By Lefteris Yallouros – Athens
A three-day debate leading up to a vote confidence towards the Greek government begun parliament Wednesday. The debate will continue on Thursday and will be completed on Friday at midnight with a roll-call vote.
Prime Minister Antonis Samaras requested the vote of confidence in what is considered a move to stall SYRIZA’s call for an early general election. Asking MPs for their vote of confidence, wins the coalition government political time while allowing it to show that it has parliamentary approval to continue with reforms demanded by Greece’s lenders.
The move was preemptive because the government expected the opposition to file a no-confidence motion, according to reports in the Greek press.
The heated debate opened in parliament on Wednesday with New Democracy rapporteur Makis Voridis, followed by the rapporteurs of the other parliamentary groups.
Prime Minister Antonis Samaras was not present he visited Milan, Italy to attend the EU Summit on employment. His absence drew much criticism from main opposition SYRIZA who saw it as an excuse to avoid showing up. Even New Democracy MP Dora Bakoyiannis said in an interview on Wednesday that it was wrong for the premier not to be in the House as the debate got under way, blaming his advisors for the mistake.
Health Minister Makis Voridis opened the debate on behalf of New Democracy by blaming SYRIZA for his negative stance during the government’s attempt to tackle the ongoing economic crisis. “The opposition did not engage in constructive criticism over the past two years,” Voridis said while also accusing the main opposition party of engaging in “hate speech,” which stoked political tension.

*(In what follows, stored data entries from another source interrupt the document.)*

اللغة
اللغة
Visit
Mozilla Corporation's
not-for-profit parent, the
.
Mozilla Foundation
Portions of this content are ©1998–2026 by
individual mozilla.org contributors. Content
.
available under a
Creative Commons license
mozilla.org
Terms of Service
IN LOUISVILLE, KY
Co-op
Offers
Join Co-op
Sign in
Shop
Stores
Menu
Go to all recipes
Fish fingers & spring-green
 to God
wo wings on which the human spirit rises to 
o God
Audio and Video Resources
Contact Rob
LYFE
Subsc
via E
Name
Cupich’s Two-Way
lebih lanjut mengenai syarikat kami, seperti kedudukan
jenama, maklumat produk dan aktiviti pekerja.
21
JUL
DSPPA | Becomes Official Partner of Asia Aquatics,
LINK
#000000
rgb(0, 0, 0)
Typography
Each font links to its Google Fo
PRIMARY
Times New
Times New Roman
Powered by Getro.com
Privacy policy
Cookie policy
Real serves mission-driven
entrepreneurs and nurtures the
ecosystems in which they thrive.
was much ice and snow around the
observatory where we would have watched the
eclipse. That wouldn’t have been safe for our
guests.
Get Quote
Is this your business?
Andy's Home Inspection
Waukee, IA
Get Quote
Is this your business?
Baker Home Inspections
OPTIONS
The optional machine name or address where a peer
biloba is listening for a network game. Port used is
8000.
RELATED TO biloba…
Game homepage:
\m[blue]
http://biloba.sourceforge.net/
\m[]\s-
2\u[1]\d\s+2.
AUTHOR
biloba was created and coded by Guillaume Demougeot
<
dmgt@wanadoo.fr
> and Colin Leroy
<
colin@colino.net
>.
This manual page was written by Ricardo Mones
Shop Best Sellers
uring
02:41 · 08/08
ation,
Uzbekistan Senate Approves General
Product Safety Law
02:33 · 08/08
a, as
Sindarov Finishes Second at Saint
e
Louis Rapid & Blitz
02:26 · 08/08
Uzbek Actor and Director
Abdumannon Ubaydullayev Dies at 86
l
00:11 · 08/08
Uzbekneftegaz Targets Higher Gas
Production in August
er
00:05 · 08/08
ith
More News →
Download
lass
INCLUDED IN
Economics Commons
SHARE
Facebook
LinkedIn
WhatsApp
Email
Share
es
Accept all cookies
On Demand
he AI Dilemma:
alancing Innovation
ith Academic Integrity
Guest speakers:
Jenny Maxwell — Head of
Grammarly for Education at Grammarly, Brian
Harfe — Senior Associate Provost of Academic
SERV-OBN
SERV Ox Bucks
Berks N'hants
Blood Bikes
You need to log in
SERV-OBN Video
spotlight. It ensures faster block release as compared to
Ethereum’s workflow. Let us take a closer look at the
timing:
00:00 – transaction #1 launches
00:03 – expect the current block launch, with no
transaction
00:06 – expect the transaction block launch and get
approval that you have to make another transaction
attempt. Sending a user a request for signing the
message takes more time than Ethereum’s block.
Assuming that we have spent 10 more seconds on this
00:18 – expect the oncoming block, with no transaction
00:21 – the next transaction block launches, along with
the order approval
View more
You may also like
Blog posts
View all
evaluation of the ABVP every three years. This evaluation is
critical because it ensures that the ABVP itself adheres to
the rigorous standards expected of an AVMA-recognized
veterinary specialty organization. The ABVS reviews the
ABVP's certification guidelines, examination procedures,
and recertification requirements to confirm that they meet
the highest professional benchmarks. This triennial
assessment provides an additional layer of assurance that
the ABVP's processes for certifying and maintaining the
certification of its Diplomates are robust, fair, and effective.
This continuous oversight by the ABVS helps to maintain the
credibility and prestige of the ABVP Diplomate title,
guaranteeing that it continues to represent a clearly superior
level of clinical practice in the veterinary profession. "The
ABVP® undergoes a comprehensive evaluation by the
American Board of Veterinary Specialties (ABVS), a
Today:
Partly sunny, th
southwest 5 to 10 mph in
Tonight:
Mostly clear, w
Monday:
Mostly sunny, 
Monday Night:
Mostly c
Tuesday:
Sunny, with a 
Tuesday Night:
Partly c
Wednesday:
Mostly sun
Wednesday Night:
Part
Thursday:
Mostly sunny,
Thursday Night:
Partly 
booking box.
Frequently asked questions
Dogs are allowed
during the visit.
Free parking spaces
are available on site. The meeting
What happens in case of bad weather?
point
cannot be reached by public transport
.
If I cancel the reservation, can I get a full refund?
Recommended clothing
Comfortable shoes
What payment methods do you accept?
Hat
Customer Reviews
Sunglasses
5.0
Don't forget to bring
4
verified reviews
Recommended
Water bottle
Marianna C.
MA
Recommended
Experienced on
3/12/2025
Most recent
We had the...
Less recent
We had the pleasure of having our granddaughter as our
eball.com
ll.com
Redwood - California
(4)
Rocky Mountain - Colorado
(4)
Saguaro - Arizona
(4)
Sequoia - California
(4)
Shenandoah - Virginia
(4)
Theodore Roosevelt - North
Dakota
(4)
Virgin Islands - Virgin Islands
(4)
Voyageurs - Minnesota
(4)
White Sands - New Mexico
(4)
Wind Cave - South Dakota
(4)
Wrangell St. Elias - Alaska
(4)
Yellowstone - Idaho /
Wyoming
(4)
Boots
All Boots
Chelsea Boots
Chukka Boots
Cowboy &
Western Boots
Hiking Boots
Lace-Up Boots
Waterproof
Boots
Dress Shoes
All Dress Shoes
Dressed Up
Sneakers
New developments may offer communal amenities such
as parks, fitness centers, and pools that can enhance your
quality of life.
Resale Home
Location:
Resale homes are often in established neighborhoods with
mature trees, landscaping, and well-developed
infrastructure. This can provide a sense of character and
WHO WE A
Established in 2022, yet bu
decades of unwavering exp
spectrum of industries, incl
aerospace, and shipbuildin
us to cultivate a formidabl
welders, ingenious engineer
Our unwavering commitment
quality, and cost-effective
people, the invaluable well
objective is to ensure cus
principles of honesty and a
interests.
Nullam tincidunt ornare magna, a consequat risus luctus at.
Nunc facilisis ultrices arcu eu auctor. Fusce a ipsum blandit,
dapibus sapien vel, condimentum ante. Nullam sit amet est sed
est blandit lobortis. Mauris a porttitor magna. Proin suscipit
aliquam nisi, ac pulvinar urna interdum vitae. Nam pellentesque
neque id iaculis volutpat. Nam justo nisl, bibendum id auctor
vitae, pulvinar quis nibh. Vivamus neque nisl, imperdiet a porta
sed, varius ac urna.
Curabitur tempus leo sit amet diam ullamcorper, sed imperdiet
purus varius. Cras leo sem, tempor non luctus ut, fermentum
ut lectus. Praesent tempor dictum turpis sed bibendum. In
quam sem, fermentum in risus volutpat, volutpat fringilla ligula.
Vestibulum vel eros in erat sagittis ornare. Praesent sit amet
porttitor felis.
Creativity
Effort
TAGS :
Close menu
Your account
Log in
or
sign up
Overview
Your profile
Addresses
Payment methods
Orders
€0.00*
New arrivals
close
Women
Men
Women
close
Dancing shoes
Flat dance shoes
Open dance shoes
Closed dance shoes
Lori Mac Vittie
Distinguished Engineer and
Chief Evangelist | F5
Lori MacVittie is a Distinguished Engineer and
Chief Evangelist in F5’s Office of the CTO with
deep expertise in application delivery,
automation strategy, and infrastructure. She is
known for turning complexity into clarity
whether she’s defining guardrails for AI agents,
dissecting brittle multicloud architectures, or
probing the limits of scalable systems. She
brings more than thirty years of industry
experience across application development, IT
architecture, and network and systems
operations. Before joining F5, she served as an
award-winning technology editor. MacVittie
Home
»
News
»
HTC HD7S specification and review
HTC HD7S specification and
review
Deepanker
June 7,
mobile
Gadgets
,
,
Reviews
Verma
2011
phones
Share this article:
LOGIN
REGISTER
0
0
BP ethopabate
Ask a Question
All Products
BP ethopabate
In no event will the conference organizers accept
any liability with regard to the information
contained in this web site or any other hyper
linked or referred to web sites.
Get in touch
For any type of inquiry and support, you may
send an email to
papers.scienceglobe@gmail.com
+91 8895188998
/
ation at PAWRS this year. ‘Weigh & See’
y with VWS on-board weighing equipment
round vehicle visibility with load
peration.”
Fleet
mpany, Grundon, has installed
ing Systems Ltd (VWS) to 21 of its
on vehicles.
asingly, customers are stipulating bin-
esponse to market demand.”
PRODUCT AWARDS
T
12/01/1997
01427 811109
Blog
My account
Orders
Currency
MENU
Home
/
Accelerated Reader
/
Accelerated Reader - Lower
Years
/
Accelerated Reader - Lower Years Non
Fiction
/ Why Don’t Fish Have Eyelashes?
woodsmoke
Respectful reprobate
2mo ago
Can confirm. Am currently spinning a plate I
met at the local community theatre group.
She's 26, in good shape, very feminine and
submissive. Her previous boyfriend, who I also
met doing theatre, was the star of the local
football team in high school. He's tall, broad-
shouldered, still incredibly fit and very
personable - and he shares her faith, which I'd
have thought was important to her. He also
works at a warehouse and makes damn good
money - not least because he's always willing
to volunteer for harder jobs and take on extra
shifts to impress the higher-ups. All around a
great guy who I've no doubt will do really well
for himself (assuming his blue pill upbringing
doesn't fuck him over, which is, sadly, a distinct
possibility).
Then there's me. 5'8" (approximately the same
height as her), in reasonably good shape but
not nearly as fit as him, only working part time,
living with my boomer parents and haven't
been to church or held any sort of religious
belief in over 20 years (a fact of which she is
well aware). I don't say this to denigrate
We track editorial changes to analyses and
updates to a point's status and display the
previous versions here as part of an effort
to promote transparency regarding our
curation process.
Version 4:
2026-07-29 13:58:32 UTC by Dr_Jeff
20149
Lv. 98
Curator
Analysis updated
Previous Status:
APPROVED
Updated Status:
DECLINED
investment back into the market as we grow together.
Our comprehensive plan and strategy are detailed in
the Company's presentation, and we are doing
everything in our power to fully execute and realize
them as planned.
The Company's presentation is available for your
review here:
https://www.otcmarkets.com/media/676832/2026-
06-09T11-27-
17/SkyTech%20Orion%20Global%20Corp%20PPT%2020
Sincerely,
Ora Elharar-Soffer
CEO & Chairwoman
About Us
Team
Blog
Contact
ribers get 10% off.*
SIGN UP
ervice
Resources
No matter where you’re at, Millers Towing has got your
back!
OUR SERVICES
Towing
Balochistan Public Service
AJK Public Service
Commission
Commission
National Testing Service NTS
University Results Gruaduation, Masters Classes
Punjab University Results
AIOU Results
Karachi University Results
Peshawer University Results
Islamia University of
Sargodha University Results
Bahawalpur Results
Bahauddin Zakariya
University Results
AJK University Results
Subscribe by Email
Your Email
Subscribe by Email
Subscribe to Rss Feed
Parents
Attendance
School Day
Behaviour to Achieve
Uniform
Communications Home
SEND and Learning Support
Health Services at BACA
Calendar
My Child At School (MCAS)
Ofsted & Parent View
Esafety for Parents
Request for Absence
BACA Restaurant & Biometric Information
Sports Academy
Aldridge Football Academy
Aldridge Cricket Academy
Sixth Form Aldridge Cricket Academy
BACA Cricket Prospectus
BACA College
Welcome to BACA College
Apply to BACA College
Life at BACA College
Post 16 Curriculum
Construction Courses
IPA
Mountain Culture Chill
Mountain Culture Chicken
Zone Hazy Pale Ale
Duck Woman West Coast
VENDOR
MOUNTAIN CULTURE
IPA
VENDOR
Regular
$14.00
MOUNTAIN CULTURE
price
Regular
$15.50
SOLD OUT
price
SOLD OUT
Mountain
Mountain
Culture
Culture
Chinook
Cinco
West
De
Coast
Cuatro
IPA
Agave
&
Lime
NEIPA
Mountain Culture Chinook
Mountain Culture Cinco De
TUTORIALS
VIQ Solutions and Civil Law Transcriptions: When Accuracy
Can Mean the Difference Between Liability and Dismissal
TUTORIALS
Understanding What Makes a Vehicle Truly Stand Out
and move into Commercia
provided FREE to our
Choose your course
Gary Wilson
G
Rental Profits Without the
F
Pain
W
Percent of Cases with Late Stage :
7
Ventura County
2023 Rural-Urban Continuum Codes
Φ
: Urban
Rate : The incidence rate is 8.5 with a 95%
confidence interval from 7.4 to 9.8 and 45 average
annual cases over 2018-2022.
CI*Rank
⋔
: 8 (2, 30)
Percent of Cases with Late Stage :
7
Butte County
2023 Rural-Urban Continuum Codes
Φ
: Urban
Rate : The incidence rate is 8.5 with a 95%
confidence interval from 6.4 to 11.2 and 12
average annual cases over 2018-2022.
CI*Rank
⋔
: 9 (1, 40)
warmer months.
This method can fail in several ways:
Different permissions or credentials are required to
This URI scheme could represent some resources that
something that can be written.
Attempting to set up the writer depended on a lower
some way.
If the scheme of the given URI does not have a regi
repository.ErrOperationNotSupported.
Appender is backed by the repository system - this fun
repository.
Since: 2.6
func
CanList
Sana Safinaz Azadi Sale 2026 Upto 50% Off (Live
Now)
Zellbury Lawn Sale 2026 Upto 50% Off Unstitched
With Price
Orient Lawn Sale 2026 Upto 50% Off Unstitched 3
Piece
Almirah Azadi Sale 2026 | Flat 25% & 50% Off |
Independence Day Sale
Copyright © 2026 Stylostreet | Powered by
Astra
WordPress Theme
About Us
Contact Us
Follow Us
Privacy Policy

In reply, Yiannis Dragassakis, the main opposition’s rapporteur, said “it just takes a powerful businessman, a major publisher, sometimes even a medium-sized publisher, a shipowner, a friend of the prime minister to call up and have a law abolished or a fine scrapped.”
SYRIZA MP Panagiotis Lafazanis went one step further and directly accused the Prime Minister of “systematically avoiding (discussions in) parliament” adding that it was a misconduct to seek a vote of confidence and not show up to explain this action.
Meanwhile, earlier on Wednesday, judicial authorities turned away a request by Golden Dawn MPs currently remanded in Korydallos prison that they be allowed to take part in the confidence vote.
In a statement released through his lawyer, Golden Dawn leader Nikos Michaloliakos condemned the decision as “unprecedented” and “a blatant violation of the constitution” revealing that he is to lodge appeals with the Greek judicial system and the European Court of Human Rights against the judgment.